# EXERCISE GOAL
With pictures excluded, copy word for word the lines in the data below from the line containing "Figure 11. Values" through the line containing "TABLE 2 Star cancelation scores.".

# GIVEN DATA
'''

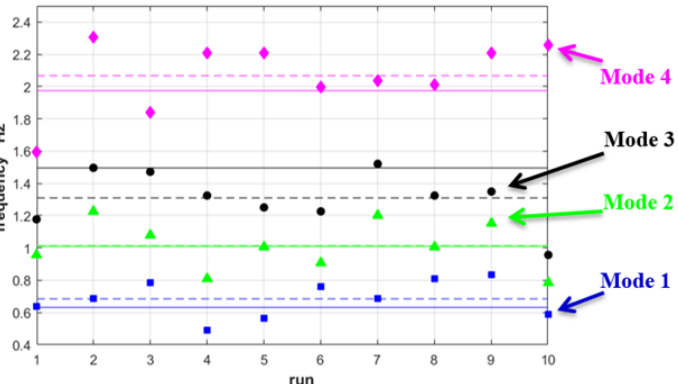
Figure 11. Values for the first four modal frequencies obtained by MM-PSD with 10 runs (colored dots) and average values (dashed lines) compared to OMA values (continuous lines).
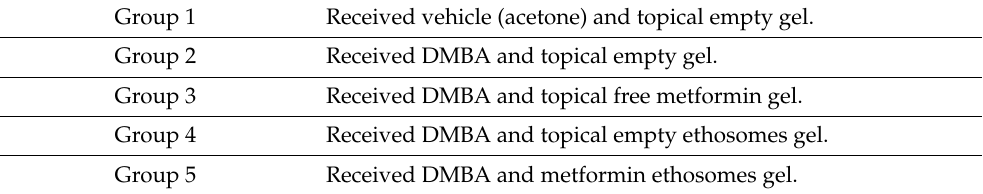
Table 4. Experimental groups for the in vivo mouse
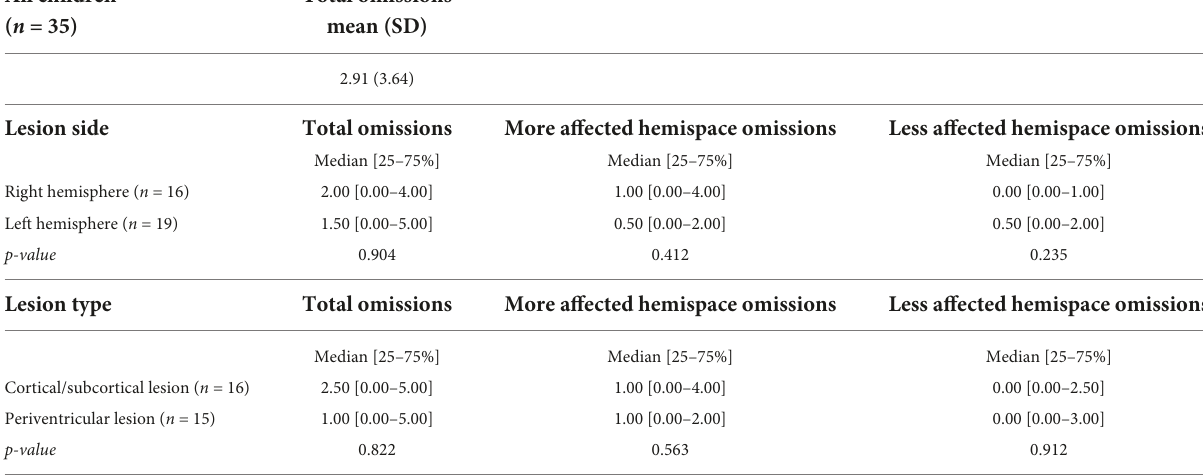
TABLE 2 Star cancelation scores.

'''
'''

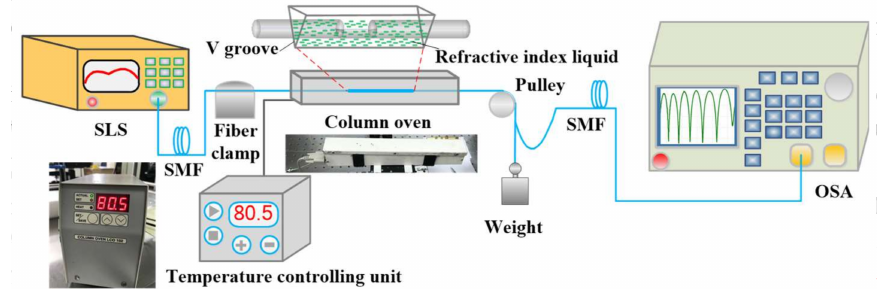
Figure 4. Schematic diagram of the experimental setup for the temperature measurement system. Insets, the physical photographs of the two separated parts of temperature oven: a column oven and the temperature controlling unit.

'''

# WRITTEN RESPONSE
Figure 11. Values for the first four modal frequencies obtained by MM-PSD with 10 runs (colored dots) and average values (dashed lines) compared to OMA values (continuous lines).
Table 4. Experimental groups for the in vivo mouse
TABLE 2 Star cancelation scores.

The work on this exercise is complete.